* [EXERCISE BRIEF] Scan the listing below and copy each line holding the word "Шприцы".
Segment Start: EXERCISE MATERIAL
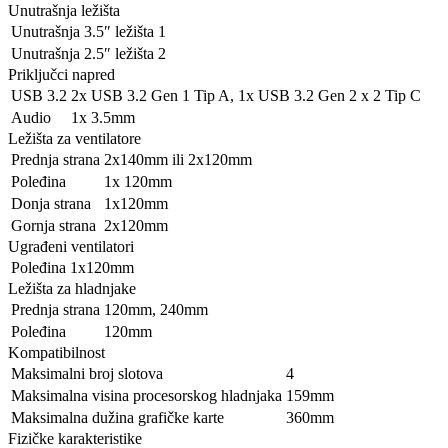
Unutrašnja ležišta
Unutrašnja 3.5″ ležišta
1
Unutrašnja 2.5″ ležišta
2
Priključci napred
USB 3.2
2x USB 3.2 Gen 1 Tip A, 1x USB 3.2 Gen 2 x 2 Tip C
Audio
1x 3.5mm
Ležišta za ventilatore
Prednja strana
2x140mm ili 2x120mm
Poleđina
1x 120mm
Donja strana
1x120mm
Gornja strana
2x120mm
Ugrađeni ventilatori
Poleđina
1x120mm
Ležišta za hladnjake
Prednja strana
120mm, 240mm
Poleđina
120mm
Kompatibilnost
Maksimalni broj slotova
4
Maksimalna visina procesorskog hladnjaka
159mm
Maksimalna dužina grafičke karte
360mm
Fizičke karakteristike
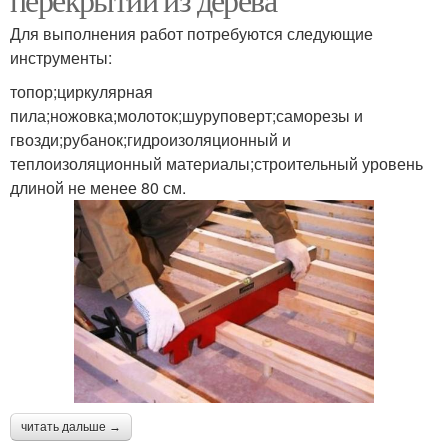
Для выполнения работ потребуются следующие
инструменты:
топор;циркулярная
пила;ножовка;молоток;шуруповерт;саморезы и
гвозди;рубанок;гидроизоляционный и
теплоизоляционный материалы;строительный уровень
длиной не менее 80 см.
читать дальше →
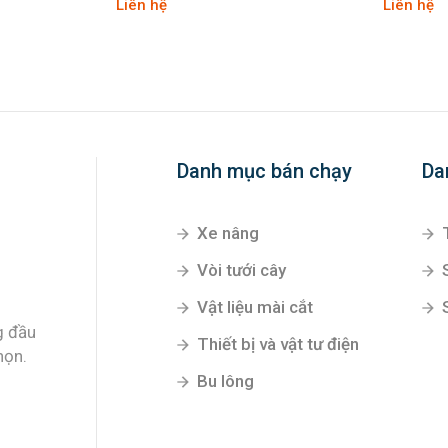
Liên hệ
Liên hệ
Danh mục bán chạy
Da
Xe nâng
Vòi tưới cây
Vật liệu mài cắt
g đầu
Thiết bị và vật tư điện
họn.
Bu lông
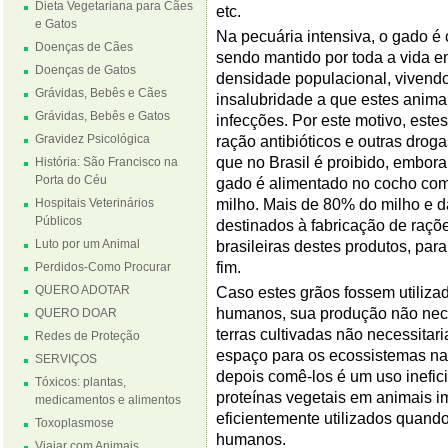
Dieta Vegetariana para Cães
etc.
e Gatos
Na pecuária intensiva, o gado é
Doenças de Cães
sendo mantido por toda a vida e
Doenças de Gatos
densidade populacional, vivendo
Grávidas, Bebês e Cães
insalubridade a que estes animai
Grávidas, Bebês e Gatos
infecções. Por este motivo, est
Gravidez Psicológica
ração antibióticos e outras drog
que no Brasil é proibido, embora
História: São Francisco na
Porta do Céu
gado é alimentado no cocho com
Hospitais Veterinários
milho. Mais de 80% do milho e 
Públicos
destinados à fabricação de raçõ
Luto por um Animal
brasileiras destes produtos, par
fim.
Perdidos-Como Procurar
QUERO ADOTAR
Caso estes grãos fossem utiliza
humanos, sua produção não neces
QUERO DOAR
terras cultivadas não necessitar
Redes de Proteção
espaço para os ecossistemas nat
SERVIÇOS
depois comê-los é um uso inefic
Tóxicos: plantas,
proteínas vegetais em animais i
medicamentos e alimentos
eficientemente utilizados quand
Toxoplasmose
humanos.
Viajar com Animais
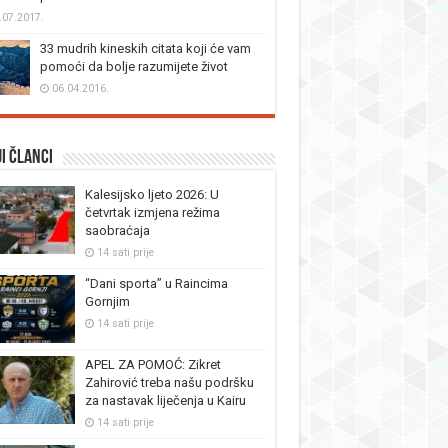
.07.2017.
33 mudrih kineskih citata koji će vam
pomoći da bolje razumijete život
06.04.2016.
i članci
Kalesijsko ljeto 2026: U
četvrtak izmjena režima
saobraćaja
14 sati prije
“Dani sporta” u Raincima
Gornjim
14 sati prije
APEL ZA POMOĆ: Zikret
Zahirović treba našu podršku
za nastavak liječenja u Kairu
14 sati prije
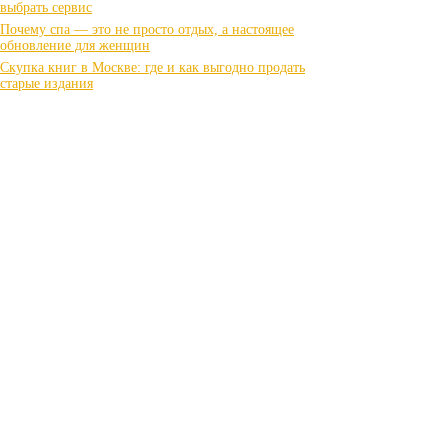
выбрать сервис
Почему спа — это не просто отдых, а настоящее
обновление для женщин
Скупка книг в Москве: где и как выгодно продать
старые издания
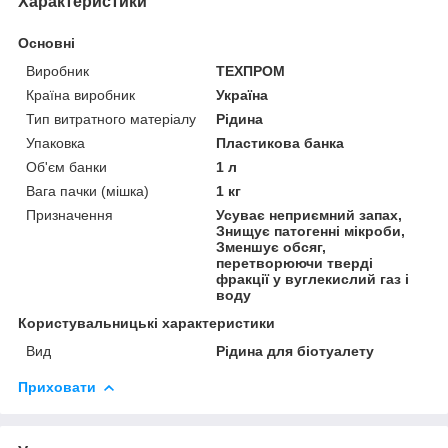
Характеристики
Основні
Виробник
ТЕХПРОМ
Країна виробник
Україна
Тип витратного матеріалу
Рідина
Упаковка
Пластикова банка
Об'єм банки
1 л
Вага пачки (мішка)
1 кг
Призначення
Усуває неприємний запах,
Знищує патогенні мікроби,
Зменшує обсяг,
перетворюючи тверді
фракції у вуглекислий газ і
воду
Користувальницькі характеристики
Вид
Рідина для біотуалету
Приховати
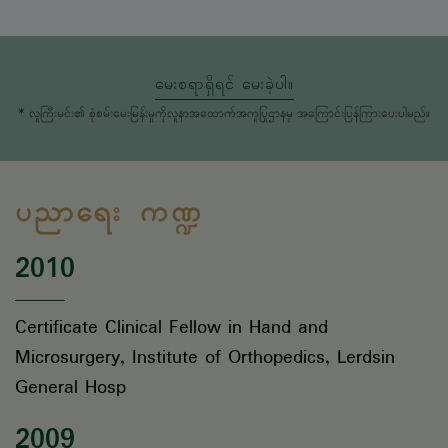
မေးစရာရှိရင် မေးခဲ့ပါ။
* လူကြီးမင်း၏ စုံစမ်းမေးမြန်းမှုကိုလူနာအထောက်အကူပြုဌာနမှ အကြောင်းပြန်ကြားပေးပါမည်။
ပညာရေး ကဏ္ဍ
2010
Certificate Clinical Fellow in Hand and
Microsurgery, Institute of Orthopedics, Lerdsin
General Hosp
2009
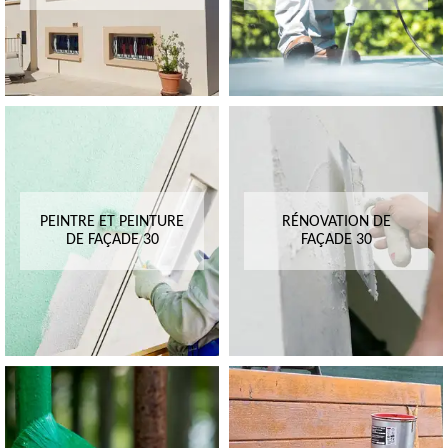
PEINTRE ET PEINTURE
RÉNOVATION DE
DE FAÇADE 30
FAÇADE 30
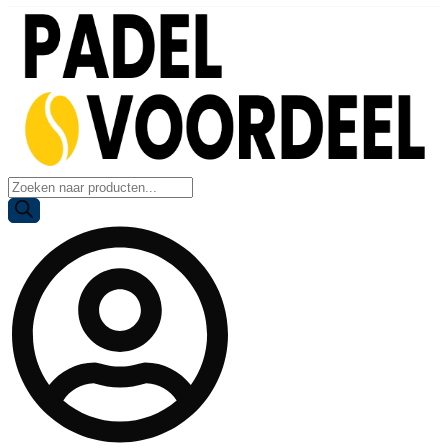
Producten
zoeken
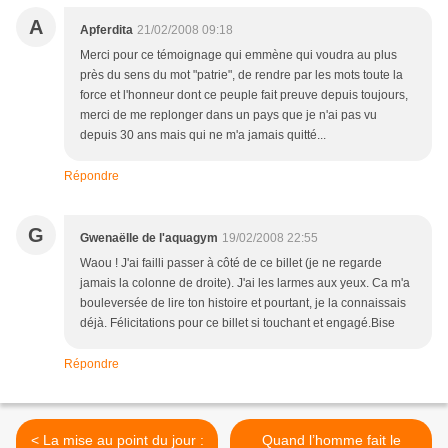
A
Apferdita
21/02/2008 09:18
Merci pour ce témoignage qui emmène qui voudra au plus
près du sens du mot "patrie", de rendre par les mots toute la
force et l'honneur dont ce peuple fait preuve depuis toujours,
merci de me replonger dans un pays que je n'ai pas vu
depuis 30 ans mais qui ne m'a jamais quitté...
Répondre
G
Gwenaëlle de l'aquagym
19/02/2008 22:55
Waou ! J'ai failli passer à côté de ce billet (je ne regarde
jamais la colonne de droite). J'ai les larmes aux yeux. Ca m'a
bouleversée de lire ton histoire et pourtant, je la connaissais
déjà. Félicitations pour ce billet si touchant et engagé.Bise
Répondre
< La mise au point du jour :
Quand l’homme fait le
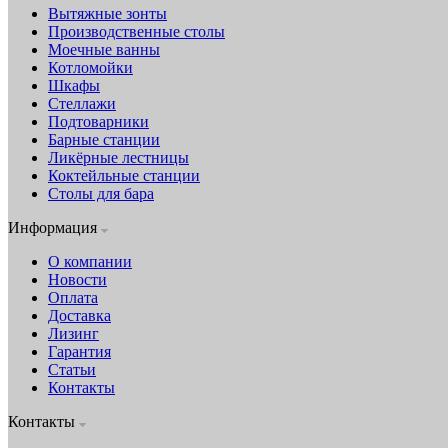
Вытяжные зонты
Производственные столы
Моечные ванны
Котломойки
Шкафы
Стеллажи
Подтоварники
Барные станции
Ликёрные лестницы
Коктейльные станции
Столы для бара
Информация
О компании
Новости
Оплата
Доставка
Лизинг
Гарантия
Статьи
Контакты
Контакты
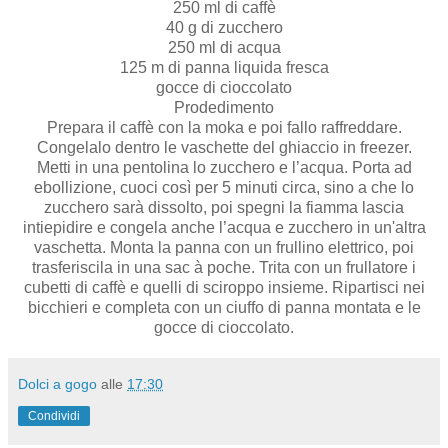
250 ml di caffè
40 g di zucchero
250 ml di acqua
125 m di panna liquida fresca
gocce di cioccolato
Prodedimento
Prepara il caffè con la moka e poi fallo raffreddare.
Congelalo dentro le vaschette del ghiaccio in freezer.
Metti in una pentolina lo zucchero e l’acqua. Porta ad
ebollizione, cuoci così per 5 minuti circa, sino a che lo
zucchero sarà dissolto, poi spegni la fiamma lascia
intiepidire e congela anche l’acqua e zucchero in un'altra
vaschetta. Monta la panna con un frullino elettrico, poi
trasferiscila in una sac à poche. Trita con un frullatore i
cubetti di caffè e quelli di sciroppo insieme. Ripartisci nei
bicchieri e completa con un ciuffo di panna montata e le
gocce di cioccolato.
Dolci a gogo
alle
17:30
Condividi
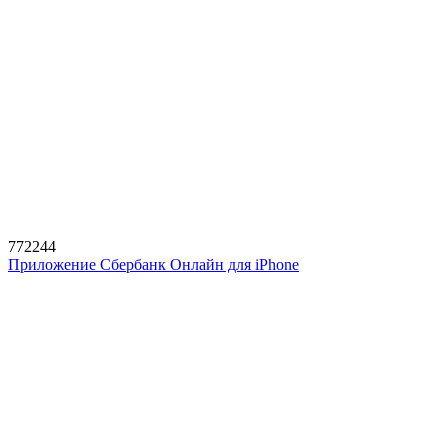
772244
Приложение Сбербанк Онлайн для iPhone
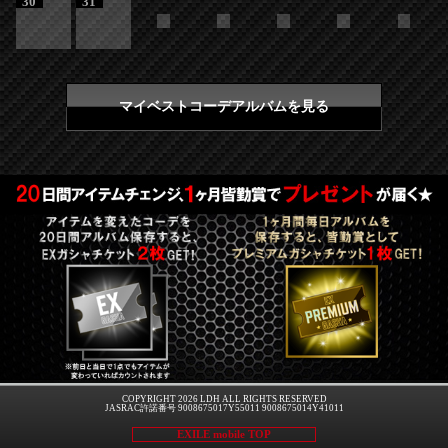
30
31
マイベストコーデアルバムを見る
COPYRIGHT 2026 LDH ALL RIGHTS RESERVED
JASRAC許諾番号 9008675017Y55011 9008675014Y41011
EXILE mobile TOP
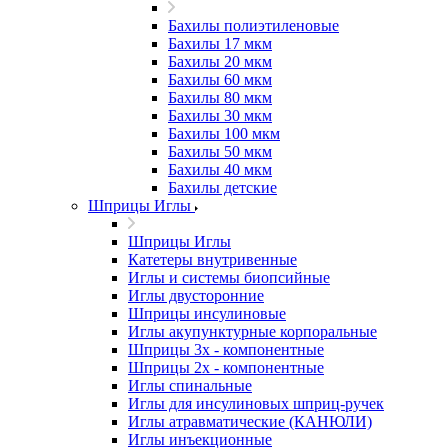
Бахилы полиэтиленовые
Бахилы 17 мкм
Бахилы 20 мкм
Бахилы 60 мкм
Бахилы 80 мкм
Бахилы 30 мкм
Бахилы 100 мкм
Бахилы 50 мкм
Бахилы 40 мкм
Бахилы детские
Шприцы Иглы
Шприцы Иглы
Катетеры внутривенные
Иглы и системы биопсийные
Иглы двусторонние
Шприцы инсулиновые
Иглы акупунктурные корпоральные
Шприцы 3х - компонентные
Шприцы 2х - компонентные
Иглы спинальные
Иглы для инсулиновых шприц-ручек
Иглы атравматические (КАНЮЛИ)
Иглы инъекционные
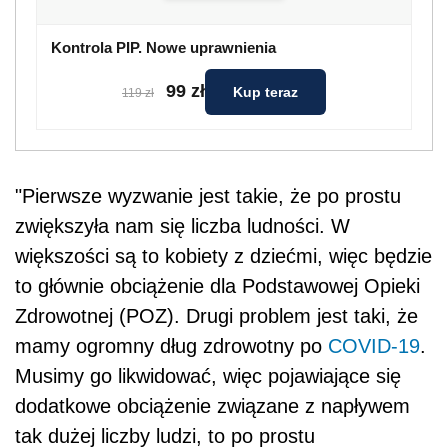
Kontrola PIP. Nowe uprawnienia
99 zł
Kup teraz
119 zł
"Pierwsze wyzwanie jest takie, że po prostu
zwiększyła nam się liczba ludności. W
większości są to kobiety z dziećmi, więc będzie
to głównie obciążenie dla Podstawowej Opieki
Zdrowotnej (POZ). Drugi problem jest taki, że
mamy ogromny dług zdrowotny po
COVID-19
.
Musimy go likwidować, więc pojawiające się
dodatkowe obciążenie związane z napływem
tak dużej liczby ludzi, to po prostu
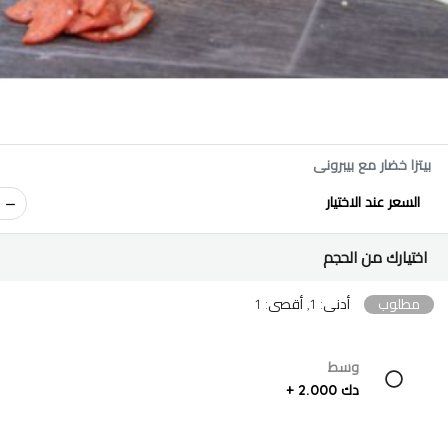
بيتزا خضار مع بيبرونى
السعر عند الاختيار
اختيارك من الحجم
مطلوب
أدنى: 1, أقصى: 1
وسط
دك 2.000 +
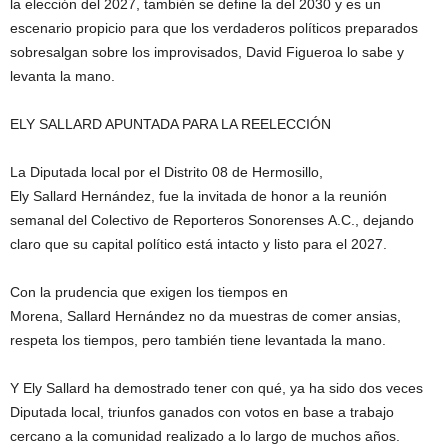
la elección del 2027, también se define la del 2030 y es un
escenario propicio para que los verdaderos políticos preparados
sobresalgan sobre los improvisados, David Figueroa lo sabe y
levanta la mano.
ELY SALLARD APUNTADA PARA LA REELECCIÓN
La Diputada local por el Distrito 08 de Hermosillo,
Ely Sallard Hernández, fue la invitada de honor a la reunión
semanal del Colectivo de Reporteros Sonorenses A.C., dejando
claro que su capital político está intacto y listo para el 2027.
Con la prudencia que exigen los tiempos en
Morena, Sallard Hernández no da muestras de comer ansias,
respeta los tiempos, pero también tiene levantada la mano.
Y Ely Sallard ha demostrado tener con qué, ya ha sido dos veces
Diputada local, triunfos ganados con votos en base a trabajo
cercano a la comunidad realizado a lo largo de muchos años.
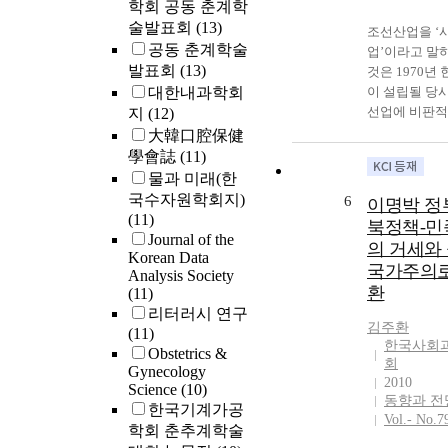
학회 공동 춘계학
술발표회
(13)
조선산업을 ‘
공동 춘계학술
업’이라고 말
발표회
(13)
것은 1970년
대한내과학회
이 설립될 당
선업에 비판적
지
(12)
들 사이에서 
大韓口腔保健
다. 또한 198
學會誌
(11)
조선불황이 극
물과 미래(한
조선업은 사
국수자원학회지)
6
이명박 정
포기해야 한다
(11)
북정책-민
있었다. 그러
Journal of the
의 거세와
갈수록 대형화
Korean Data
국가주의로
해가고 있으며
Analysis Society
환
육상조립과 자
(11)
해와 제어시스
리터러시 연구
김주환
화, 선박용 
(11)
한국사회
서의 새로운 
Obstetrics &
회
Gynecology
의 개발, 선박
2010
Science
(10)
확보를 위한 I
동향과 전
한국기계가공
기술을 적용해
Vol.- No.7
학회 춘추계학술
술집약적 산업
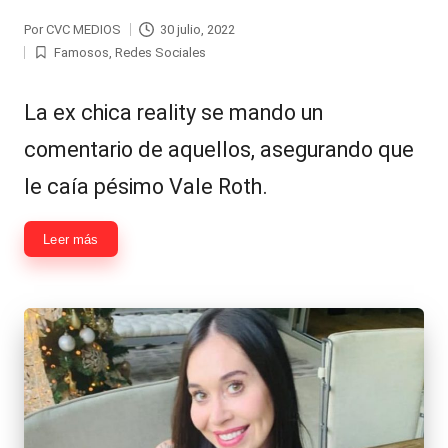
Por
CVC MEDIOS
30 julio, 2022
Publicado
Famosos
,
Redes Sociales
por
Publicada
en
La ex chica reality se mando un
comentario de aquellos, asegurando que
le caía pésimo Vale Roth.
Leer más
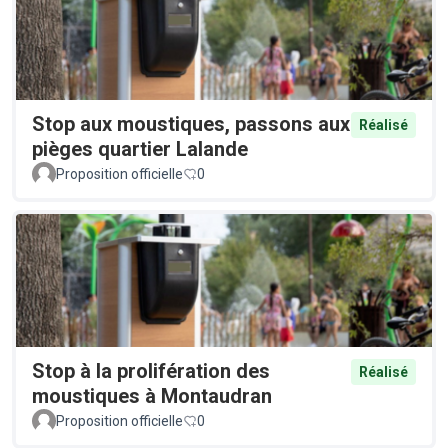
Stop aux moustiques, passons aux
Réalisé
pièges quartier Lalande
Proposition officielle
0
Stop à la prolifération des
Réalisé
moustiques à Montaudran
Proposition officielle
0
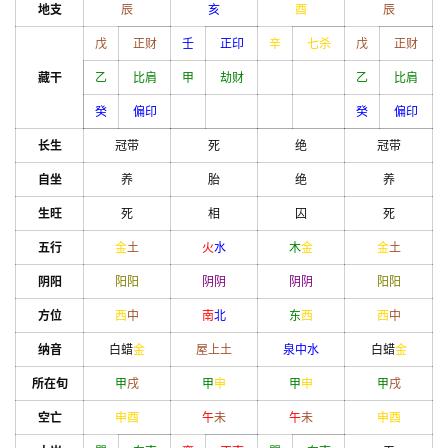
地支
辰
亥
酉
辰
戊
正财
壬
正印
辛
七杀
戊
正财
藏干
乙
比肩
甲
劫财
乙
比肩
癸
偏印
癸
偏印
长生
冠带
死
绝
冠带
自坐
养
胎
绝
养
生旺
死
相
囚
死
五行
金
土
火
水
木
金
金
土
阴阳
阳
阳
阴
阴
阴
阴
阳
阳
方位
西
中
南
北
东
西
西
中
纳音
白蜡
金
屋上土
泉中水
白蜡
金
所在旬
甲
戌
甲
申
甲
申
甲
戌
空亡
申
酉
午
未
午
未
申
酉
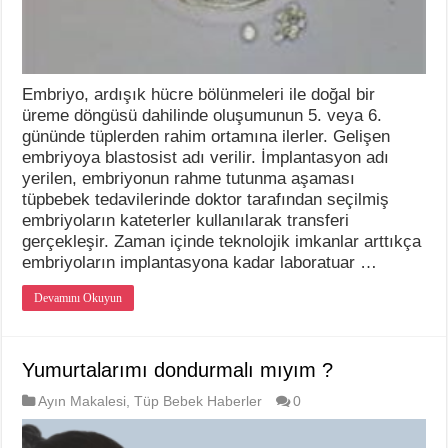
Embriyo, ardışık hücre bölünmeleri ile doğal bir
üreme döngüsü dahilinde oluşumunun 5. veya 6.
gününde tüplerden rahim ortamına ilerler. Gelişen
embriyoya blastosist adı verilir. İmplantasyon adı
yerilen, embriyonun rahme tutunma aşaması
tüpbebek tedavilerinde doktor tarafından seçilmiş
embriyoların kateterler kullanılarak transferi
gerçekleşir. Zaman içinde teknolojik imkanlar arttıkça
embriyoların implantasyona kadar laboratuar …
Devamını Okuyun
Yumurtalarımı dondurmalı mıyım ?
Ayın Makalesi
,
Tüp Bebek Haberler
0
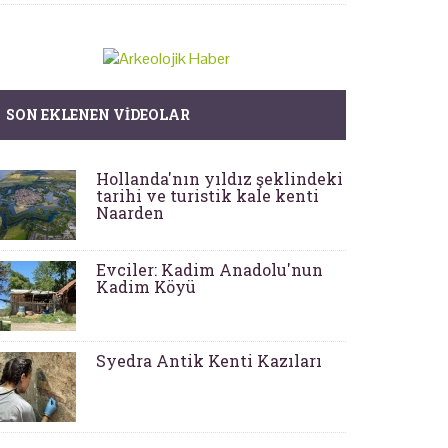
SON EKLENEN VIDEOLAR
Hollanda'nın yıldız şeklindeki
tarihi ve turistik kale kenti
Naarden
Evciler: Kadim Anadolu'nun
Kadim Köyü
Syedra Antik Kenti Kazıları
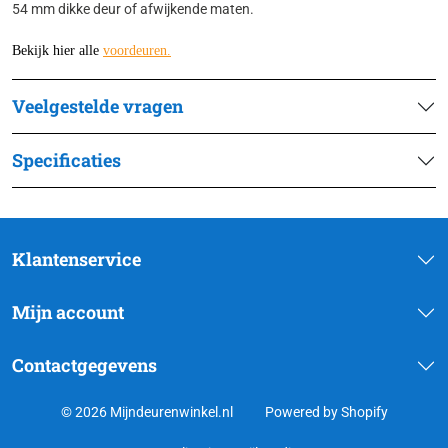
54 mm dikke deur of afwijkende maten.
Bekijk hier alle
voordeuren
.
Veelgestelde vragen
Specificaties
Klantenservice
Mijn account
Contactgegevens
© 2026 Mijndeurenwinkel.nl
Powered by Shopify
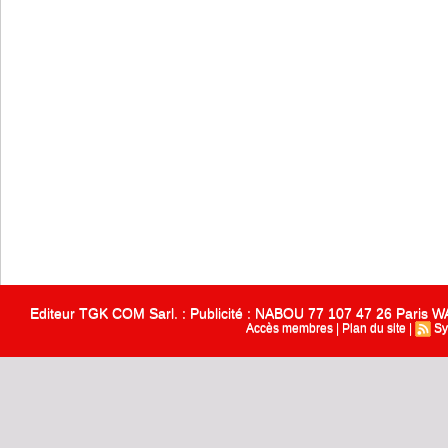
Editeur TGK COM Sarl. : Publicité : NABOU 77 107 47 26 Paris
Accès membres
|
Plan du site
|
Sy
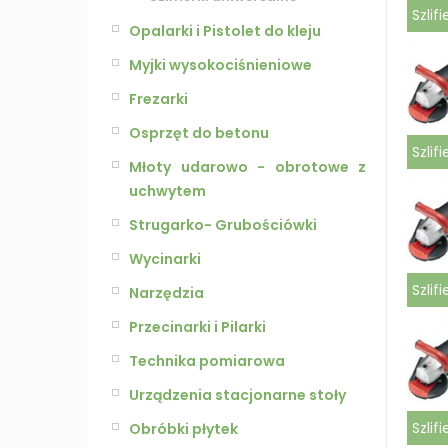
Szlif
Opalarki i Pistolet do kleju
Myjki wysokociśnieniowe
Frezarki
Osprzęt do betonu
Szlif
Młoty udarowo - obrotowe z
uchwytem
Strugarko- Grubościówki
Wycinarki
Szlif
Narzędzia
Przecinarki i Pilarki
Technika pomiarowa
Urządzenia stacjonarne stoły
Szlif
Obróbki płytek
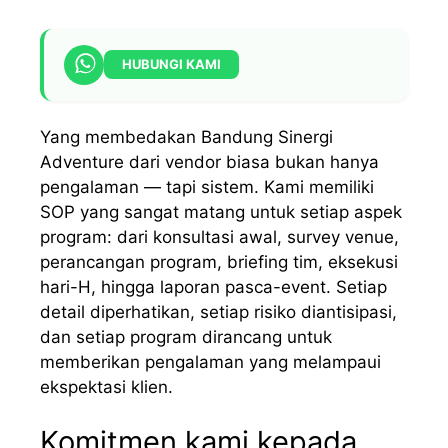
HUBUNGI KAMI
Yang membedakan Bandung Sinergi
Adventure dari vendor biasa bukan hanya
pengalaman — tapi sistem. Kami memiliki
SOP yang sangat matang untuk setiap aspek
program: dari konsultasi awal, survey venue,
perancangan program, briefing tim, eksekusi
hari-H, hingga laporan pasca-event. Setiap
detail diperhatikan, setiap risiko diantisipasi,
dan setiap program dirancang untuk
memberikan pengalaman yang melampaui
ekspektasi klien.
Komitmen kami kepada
Segment End: EXERCISE MATERIAL
* [WRITTEN RESPONSE]
Шприцы Иглы
Шприцы Иглы
Шприцы инсулиновые
Шприцы 3х - компонентные
Шприцы 2х - компонентные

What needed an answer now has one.